Should be solved since actions/runner@v2.285.1 (release)

I can confirm, that it is resolved with the new runner version 🙂

I’ve tried to downgrade to summerwind/actions-runner:v2.284.0-ubuntu-20.04, but it doesn’t work. Is there a workaround for this issue?

Yeah, unfortunately the runners self-update. I’m running a very hacky loop on my local machine to keep pipelines running for myself - fortunately, I’m the one triggering most of these pipelines so it’s only me inconvenienced.

while true; do
  for pod in $(k get po -n github-actions-runner -l runner-deployment-name=assureddt -o jsonpath='{.items[*].metadata.name}'); do
    k exec -it -n github-actions-runner ${pod} -c runner -- rm -r /opt/hostedtoolcache/buildx/
  done
  sleep 60
done

It’s dirty and I’m not proud of it, but it is working.

Looks like this is an issue since node v12.19.0 image

v12.18.4 works fine… image

base on https://nodejs.org/uk/blog/release/v12.19.0/ the highly suspicious change is deps: upgrade to libuv 1.39.0 (Colin Ihrig) #34915

which lines up with people discussed in https://github.com/nodejs/node/issues/40200

Github is slowly rolling out updates to their runners so it took many tries to get a run on an upgraded self-hosted runner…

Here are the logs:

CleanShot 2021-12-02 at 13 05 35@2x

There are no further logs. It’s just stuck at that spot

Update:

CleanShot 2021-12-02 at 13 18 10@2x

Would it be possible to add more logging for each of the steps? That might help future debugging

Yet another “same here”. Self-hosted k8s runners on a private repo stuck forever at the buildx step.

We’re seeing the same error on self-hosted runners. Version auto-changed overnight and now the job is timing out on the uses: docker/setup-buildx-action@v1.5.0 step:

  WARNING: Plugin "/home/runner/.docker/cli-plugins/docker-buildx" is not valid: failed to fetch metadata: fork/exec /home/runner/.docker/cli-plugins/docker-buildx: permission denied
  WARNING: No swap limit support
Download and install buildx
  Error: The operation was canceled.

@dresselm

Another interesting thing I discovered is that this action runs runs using v12 but the latest GitHub runner (v2.285.0) shipped with v16 support as well.

Interesting indeed, are you on GHE?
# # # # #
WHAT TO DO:
A. Answer these from the thread about the stuck buildx step:
(i) Which runner release is said to solve the issue?
(ii) Since which node version does the issue appear?
(iii) On which step is the job timing out for the self-hosted runners whose version auto-changed overnight?
B. Write out the stretch of the thread about the stuck buildx step from "There are no" through "the buildx step.".
Use only the thread above to answer; leave the listing out of it.
# # # # #
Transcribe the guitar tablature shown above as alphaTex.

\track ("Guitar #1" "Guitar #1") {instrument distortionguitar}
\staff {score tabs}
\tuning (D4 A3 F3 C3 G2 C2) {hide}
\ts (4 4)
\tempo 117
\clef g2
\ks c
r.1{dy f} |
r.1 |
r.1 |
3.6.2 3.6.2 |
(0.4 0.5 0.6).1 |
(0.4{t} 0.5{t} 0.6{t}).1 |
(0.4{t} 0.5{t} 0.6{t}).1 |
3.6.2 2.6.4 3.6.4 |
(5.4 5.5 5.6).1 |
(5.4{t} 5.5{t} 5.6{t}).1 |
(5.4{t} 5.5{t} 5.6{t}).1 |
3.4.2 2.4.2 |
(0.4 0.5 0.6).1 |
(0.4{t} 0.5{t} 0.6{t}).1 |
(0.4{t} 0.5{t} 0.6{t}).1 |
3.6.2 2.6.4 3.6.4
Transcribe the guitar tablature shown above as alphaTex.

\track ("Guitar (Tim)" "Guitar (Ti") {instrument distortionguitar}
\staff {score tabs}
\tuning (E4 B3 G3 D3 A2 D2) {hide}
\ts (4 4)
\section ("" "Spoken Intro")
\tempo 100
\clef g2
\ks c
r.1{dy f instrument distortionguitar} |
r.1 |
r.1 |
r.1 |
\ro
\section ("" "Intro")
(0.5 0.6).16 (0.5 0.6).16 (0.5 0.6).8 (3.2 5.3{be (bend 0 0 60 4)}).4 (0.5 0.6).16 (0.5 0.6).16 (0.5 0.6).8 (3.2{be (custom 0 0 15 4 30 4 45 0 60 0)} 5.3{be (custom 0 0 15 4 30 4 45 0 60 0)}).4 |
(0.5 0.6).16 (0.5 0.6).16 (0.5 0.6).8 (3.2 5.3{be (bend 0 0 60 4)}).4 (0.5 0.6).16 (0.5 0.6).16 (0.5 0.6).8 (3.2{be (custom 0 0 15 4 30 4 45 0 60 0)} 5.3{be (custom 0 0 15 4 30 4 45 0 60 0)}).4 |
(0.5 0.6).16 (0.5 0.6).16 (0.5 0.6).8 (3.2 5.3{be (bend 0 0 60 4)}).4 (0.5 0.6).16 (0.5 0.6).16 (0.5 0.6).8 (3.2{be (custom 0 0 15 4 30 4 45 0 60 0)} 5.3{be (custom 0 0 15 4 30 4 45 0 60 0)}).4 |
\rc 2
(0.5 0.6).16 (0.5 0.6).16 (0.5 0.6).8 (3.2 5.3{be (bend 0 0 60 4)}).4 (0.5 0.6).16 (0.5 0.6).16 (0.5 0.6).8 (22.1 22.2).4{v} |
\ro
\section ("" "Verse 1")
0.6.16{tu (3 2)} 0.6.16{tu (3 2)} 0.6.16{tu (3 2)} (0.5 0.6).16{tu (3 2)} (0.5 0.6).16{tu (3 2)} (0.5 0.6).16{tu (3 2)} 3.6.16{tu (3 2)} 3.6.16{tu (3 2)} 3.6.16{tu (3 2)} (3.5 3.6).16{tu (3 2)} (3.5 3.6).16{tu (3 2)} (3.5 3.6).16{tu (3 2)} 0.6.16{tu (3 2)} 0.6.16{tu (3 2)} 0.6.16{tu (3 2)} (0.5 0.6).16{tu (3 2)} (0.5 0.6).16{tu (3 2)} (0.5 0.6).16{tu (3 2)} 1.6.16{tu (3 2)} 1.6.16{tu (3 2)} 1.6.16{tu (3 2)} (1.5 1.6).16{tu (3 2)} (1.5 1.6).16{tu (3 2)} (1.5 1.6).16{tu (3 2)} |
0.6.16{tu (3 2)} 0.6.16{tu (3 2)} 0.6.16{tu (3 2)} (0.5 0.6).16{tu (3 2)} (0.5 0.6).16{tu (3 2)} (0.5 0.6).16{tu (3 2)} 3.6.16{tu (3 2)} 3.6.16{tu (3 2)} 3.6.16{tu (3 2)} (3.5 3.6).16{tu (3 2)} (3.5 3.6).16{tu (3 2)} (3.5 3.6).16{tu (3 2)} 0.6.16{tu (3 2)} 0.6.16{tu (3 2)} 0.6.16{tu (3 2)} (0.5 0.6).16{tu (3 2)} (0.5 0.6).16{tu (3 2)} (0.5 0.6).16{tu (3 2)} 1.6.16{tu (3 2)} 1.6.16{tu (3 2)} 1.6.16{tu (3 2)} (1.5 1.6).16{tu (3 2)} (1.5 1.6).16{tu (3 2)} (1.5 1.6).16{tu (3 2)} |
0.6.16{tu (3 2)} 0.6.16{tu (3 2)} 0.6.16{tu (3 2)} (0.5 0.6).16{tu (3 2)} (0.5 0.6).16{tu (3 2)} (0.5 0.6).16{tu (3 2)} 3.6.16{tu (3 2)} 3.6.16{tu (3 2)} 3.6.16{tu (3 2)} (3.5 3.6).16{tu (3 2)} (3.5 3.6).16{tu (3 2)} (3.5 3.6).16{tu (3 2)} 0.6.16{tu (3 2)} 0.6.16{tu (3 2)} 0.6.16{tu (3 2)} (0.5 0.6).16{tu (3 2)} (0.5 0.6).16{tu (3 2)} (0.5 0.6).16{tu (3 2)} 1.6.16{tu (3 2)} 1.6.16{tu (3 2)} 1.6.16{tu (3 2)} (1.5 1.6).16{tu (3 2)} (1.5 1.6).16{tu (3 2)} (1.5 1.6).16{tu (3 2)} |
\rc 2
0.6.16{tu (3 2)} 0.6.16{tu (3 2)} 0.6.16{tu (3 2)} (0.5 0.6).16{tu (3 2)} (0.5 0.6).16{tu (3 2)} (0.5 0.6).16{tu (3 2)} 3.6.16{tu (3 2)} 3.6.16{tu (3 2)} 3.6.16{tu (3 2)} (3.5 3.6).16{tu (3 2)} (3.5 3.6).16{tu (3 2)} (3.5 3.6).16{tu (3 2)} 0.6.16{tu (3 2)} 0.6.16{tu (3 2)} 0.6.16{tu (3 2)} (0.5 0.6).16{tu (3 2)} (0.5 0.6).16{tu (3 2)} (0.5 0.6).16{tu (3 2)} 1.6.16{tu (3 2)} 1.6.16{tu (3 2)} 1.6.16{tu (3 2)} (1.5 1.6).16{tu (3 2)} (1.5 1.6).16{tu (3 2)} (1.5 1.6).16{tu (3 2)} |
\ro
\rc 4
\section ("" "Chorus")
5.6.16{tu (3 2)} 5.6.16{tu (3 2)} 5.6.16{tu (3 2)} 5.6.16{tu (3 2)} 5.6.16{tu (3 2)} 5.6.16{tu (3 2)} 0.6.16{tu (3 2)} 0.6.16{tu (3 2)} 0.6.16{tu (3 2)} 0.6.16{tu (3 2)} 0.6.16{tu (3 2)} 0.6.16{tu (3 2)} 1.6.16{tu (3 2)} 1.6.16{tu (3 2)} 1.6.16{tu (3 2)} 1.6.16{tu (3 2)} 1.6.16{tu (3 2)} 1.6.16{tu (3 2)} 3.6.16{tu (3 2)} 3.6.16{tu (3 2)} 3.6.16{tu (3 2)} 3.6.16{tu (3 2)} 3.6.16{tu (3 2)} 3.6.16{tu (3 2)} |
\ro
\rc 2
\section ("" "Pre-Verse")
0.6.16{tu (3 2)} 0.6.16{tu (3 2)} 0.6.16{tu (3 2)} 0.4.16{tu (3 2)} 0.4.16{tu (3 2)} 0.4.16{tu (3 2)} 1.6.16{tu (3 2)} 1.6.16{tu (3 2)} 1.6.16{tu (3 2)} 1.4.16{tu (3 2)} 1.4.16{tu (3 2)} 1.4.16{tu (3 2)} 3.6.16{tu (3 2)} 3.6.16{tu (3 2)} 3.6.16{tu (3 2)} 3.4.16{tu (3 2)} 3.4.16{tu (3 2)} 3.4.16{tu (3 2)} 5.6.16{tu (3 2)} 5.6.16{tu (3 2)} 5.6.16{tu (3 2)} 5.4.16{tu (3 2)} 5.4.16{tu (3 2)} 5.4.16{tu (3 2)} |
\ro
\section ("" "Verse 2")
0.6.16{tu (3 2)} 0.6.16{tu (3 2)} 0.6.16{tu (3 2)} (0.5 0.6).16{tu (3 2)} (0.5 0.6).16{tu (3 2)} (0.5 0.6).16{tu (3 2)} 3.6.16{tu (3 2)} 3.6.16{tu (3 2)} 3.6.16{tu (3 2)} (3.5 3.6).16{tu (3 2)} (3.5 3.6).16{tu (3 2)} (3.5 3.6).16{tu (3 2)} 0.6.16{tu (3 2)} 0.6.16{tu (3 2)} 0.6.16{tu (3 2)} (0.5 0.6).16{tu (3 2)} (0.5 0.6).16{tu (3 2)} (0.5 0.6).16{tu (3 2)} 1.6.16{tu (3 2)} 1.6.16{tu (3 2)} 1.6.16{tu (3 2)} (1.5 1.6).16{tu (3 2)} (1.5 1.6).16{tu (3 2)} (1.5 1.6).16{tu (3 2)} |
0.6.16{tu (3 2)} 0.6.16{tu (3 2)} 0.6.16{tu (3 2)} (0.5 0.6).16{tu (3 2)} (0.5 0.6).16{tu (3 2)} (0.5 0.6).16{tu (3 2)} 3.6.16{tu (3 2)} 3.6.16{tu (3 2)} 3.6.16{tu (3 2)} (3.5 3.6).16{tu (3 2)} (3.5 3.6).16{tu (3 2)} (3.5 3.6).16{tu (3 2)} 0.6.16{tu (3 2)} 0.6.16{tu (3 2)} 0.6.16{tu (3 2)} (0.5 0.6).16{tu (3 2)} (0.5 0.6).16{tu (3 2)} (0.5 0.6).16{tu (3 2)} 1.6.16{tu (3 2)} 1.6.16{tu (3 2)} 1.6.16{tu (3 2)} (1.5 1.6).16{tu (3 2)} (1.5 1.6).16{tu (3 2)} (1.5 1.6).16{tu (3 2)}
# # # # #
TASK SOLUTIONS:
A.
(i) actions/runner@v2.285.1
(ii) v12.19.0
(iii) uses: docker/setup-buildx-action@v1.5.0

B.
There are no further logs. It’s just stuck at that spot

Update:

CleanShot 2021-12-02 at 13 18 10@2x

Would it be possible to add more logging for each of the steps? That might help future debugging

Yet another “same here”. Self-hosted k8s runners on a private repo stuck forever at the buildx step.